Verfehlte Politik: Den Preis bezahlen die Bürger

Screenshot berliner-zeitung.de

Politische Entscheidungen sind häufig schnell getroffen und wenig durchdacht: Jedoch die Folgen sind sehr weiterreichend. Hingegen für Unternehmen gelten andere Parameter: Verlässlichkeit und ein stabiles politisches Umfeld sind als Standortfaktor unerlässlich. Ein offenkundiger Widerspruch: Diesen bezahlen nicht selten gewöhnliche Bürger.

>>Frankfurter Allgemeine Zeitung<<

“Die deutsche Wirtschaft erleidet im Westen einer Studie zufolge mit Abstand die größten Exportverluste durch die Sanktionen gegen Russland. Das berichtet die Zeitung „Rheinische Post“ (Donnerstag) unter Berufung auf eine noch unveröffentlichte Untersuchung des Kieler Instituts für Weltwirtschaft (IfW). „Deutschland trägt fast 40 Prozent des verlorenen Handels im Westen, während andere große geopolitische Akteure wie das Vereinigte Königreich (7,9 Prozent), Frankreich (4,1 Prozent) und die Vereinigten Staaten (0,6 Prozent) weitaus weniger betroffen sind“, heißt es in der Studie. Nach den Berechnungen des Kieler Instituts fallen die deutschen Exporte im Durchschnitt um rund 727 Millionen Dollar (618 Millionen Euro) pro Monat niedriger aus als im Szenario ohne Sanktionen. Die Gesamtkosten der 2014 verhängten Russland-Sanktionen betrugen nach den IfW-Berechnungen 114 Milliarden Dollar (97 Milliarden Euro) allein im Jahr 2015. Davon entfielen 61 Prozent auf russische Unternehmen.

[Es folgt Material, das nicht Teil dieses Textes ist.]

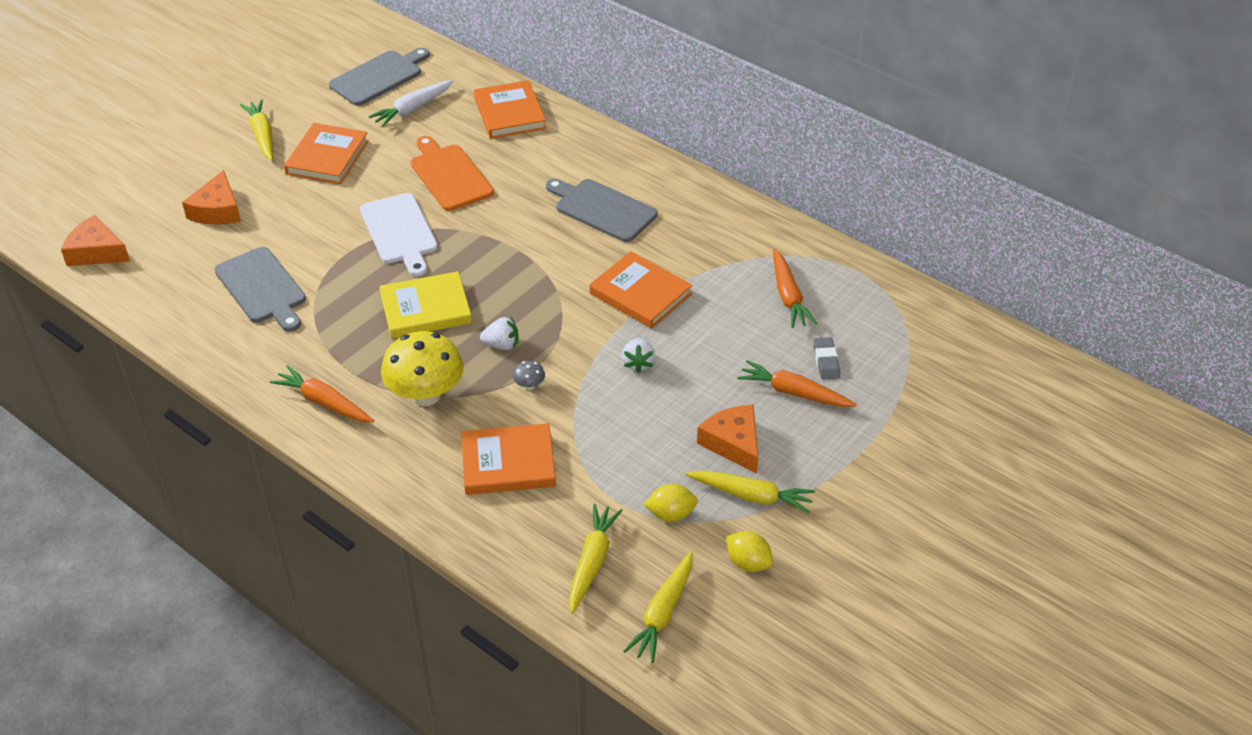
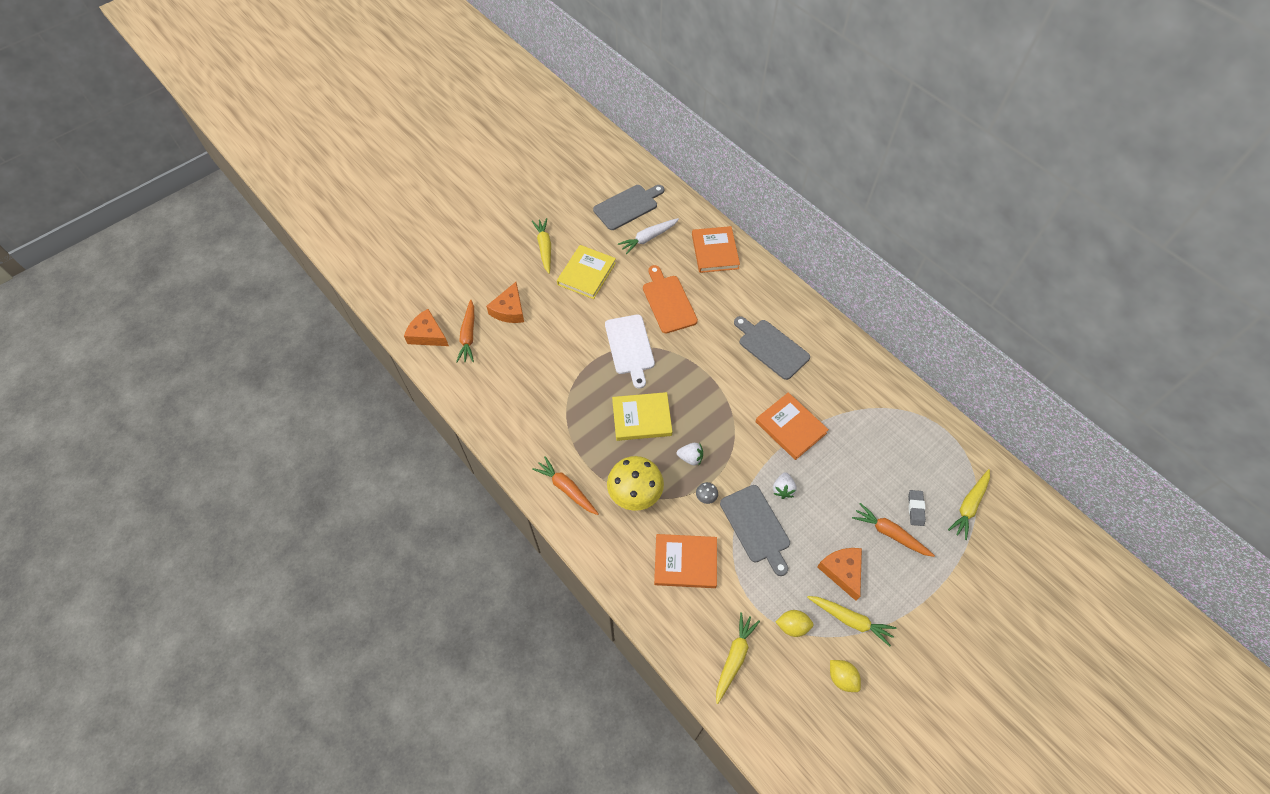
camera: 10 degrees right, 15 degrees up
(262, 288) = (534, 383): grey cutting board -> grey cutting board (756, 526)
(327, 157) = (586, 274): orange book -> yellow book
(663, 613) = (778, 710): yellow carrot -> yellow carrot (969, 506)
(788, 296) = (895, 446): orange carrot -> orange carrot (468, 335)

Der Exportverlust für sanktionierende westliche Länder belaufe sich auf 44 Milliarden Dollar (37,5 Milliarden Euro), wovon wiederum 90 Prozent auf EU-Länder entfielen.”

 

>>Manager Magazin<<

“Im Streit über Siemens-Kraftwerksturbinen auf der Krim hat der Münchener Konzern eine juristische Niederlage erlitten. Ein Moskauer Gericht lehnte einen Antrag von Siemens ab, die Turbinen zu beschlagnahmen und ihre Inbetriebnahme zu untersagen, wie am Sonntag aus Gerichtsdokumenten hervorging. Der Konzern hatte im Streit mit einer russischen Staatsfirma eine einstweilige Verfügung beantragt. Eine gerichtliche Anhörung ist für den 18. September geplant.”

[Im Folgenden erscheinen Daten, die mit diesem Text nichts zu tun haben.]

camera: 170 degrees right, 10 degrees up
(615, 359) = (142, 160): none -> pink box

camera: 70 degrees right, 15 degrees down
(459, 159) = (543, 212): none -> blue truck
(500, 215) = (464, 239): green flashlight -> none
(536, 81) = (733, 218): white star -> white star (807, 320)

Das Unternehmen Siemens musste in den Verfahren Aufgrund der Russland-Sanktionen so vorgehen.

>>Spiegel<<

“Rund 2500 Menschen haben am Mittwoch im sächsischen Görlitz gegen die geplante Schließung des Siemens-Werks und den Stellenabbau beim Schienenfahrzeughersteller Bombardier protestiert. Nach Angaben der IG Metall Ostsachsen formierte sich zwischen beiden Werkstoren eine etwa einen Kilometer lange Menschenkette.”

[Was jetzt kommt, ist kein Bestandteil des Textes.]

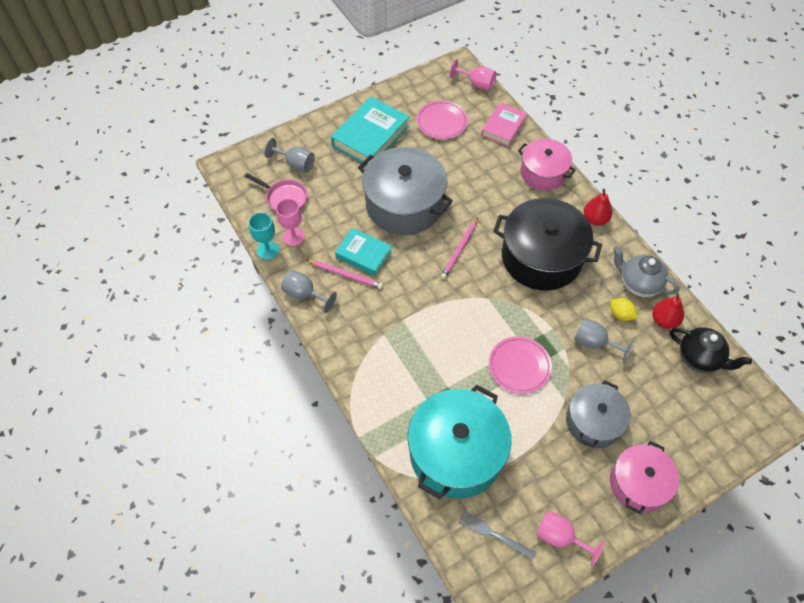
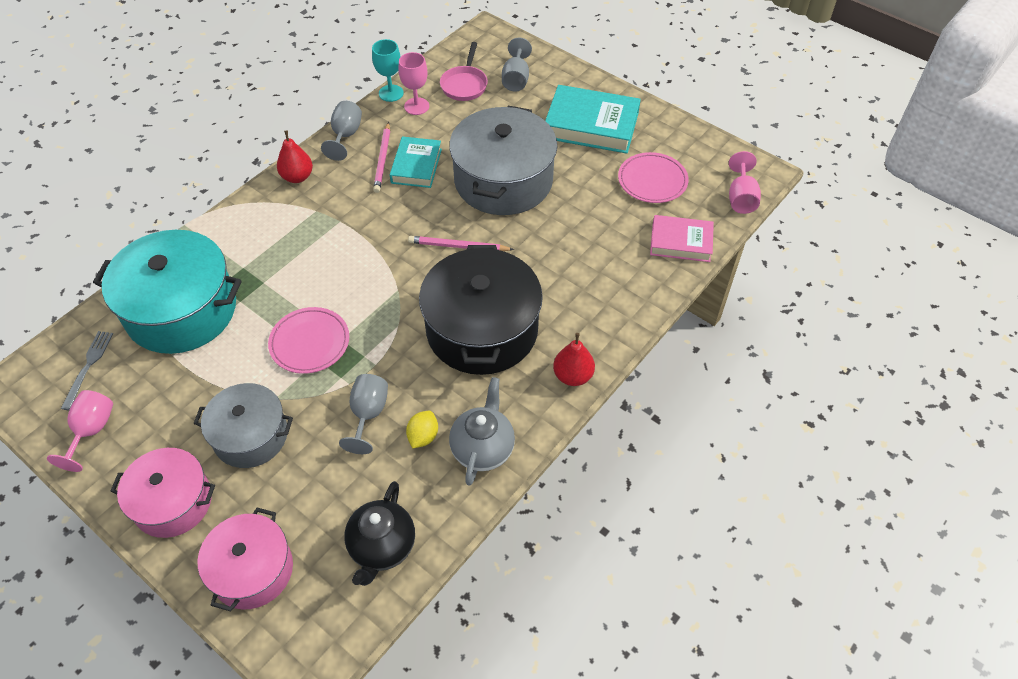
camera: 70 degrees right, 5 degrees down
(543, 173) = (624, 301): pink pot -> pink pot (252, 570)
(664, 320) = (432, 491): red pear -> red pear (297, 177)

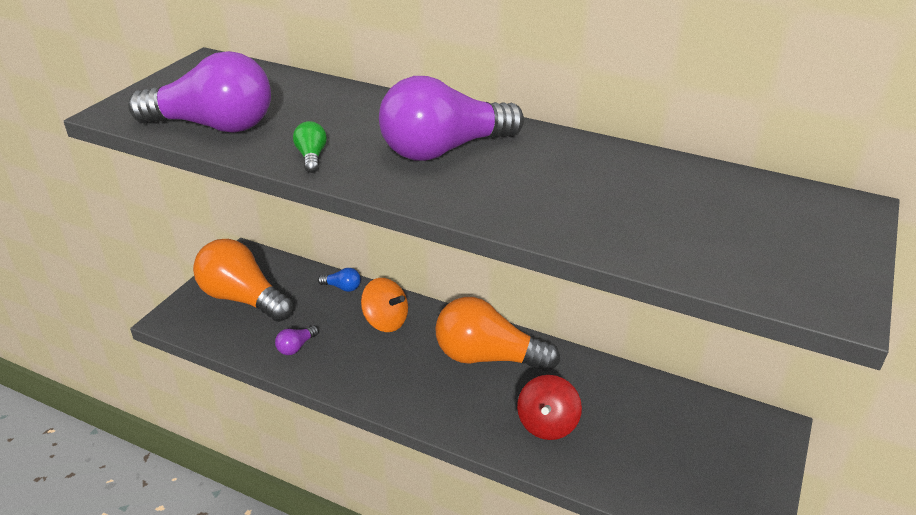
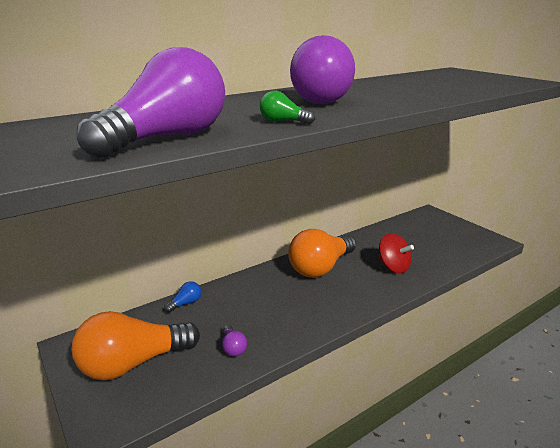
camera: 60 degrees left, 10 degrees down
(385, 321) = (247, 295): orange spinning top -> none

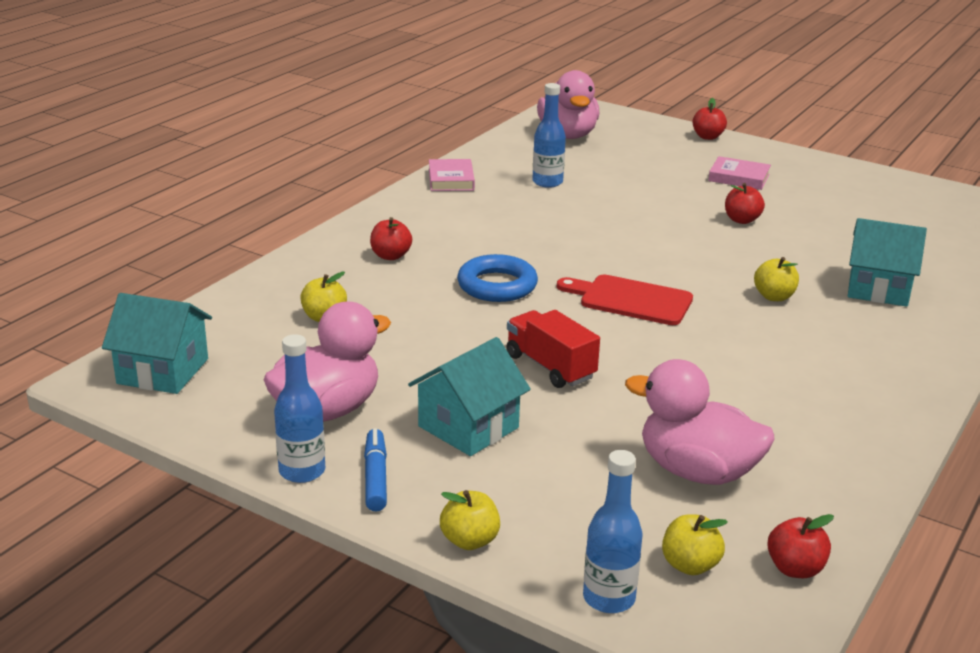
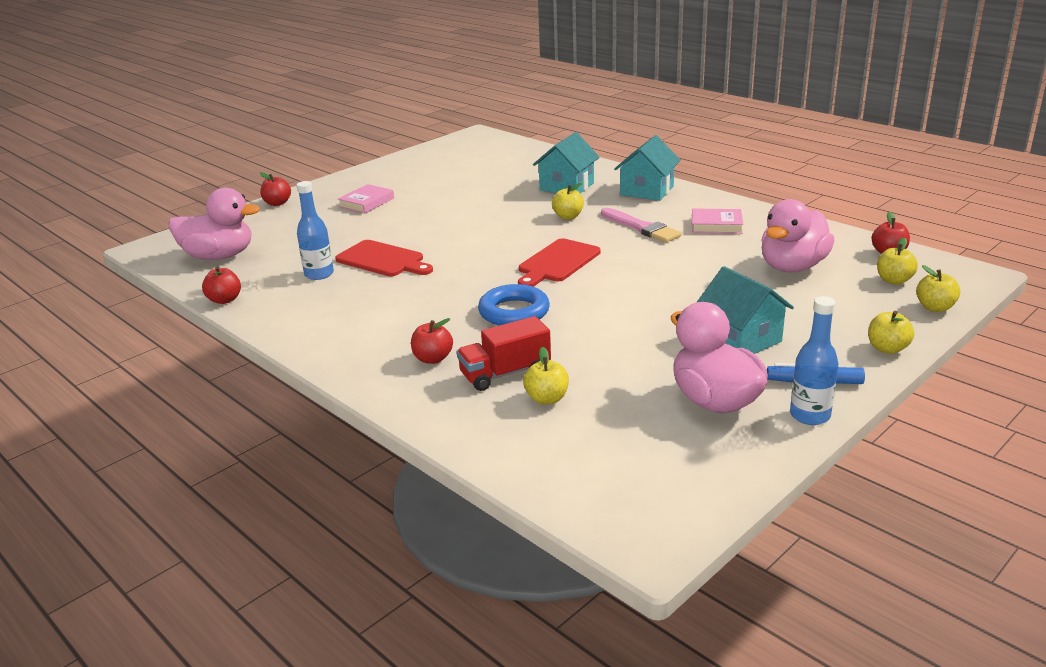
camera: 75 degrees left, 0 degrees up
(163, 371) = (636, 496): turquoise house -> turquoise house (647, 191)
(451, 179) = (278, 318): pink book -> pink book (716, 225)
(550, 367) = (654, 301): red truck -> red truck (505, 373)
(593, 206) = (383, 260): none -> red cutting board
(609, 598) = (935, 307): blue bottle -> yellow apple
(741, 220) = (442, 211): red apple -> red apple (225, 300)
(768, 349) = (641, 228): none -> pink brush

Natürlich spielt bei Unternehmensentscheidungen – wie beispielsweise Werksschließungen – auch das politische Umfeld eine Rolle. Außerhalb eines kleinen Zirkels innerhalb der hohen Politik, kann nur eine kleine Minderheit die Sanktionen gegen Russland nachvollziehen. Die Folgen dieser Politik tragen jedoch in vollen Umfang die Bürger.